# Pella French Door - Door Handle Sags *PIC*



## XSleeper (Sep 23, 2007)

First thing I would do is get some WD-40 specialist dry lube. Take the handle apart by removing the 2 screws to separate the two halves... set them on a towel so they dont get scratched and squirt it everywhere. Try not to get it on the finish of the door though... keep a rag handy to wipe off excess spray. Open the door, get on top, spray it down the 3 point lock from above and at every point along the side anywhere it looks like there may be a port. Spray the heck out of it. Operate the handle as you spray, shut the door, raise the handle up to engage the 3 point mechanism, open the door and repeat. Do this as many times as is necessary. Your thumb turn should free up easily by spraying the perimeter of the round mechanism. Not sure if it will help the handle spring back up, but the dry lube won't hurt. Just don't use regular wd-40. It's WD-40 specialist dry lube. 

If it doesn't help, the repairman was probably right, the mechanism probably is shot.


----------



## dd57chevy (Jun 21, 2015)

If lube doesn't fix it , there almost _has_ to be a spring that has sagged .

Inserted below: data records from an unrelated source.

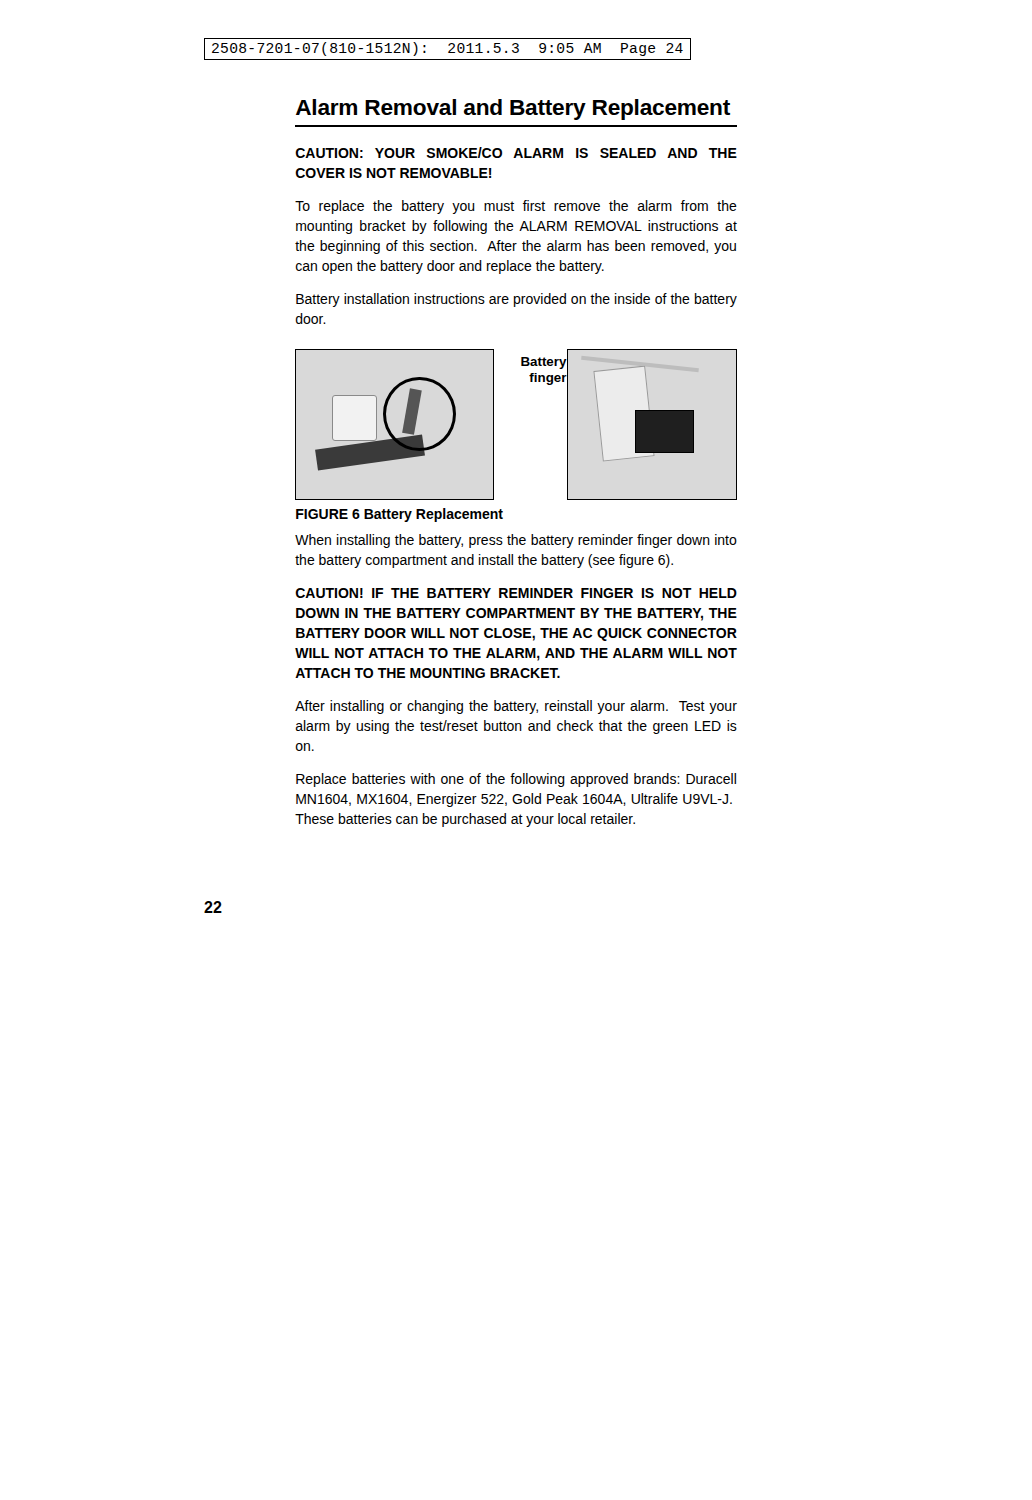2508-7201-07(810-1512N): 2011.5.3 9:05 AM Page 24
Alarm Removal and Battery Replacement
CAUTION: YOUR SMOKE/CO ALARM IS SEALED AND THE COVER IS NOT REMOVABLE!
To replace the battery you must first remove the alarm from the mounting bracket by following the ALARM REMOVAL instructions at the beginning of this section. After the alarm has been removed, you can open the battery door and replace the battery.
Battery installation instructions are provided on the inside of the battery door.
Battery
finger
FIGURE 6 Battery Replacement
When installing the battery, press the battery reminder finger down into the battery compartment and install the battery (see figure 6).
CAUTION! IF THE BATTERY REMINDER FINGER IS NOT HELD DOWN IN THE BATTERY COMPARTMENT BY THE BATTERY, THE BATTERY DOOR WILL NOT CLOSE, THE AC QUICK CONNECTOR WILL NOT ATTACH TO THE ALARM, AND THE ALARM WILL NOT ATTACH TO THE MOUNTING BRACKET.
After installing or changing the battery, reinstall your alarm. Test your alarm by using the test/reset button and check that the green LED is on.
Replace batteries with one of the following approved brands: Duracell MN1604, MX1604, Energizer 522, Gold Peak 1604A, Ultralife U9VL-J. These batteries can be purchased at your local retailer.
22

For $271 I would certainly remove it & at least take a peek !

If it is shot (& not repairable) , here is one that I _THINK_ is a match for a lot less :

https://www.ebay.com/itm/Brand-New-...22914341070?hash=item1c9e4400ce:g:ydwAAOSwLI1


----------



## XSleeper (Sep 23, 2007)

Yes, well it's a lot less because that is *just the handle*... not the 80" long 3 point mortise mechanism that fits into the entire door edge... and that is where the problem lies. Nothing is wrong with the handle.


----------



## dd57chevy (Jun 21, 2015)

You are _correct ,_ Sir ! My mistake .


----------